Data records Block Start

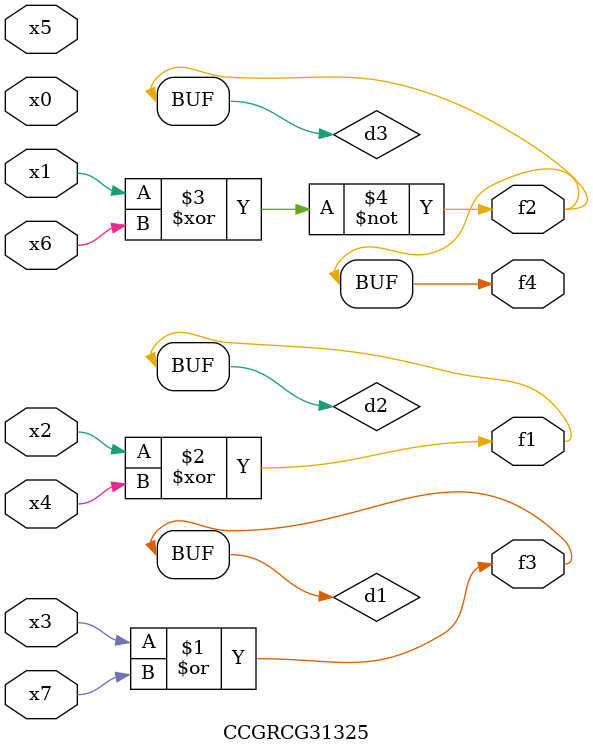
<source format=v>
module CCGRCG31325(
	input x0, x1, x2, x3, x4, x5, x6, x7,
	output f1, f2, f3, f4
);

	wire d1, d2, d3;

	or (d1, x3, x7);
	xor (d2, x2, x4);
	xnor (d3, x1, x6);
	assign f1 = d2;
	assign f2 = d3;
	assign f3 = d1;
	assign f4 = d3;
endmodule

</source>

Data records Block End

Exercise.
Copy out exactly the line holding "output f1, f2, f3, f4" and each line after it through the end of the entries, and leave out everything else.

Your response.
	output f1, f2, f3, f4
);

	wire d1, d2, d3;

	or (d1, x3, x7);
	xor (d2, x2, x4);
	xnor (d3, x1, x6);
	assign f1 = d2;
	assign f2 = d3;
	assign f3 = d1;
	assign f4 = d3;
endmodule

</source>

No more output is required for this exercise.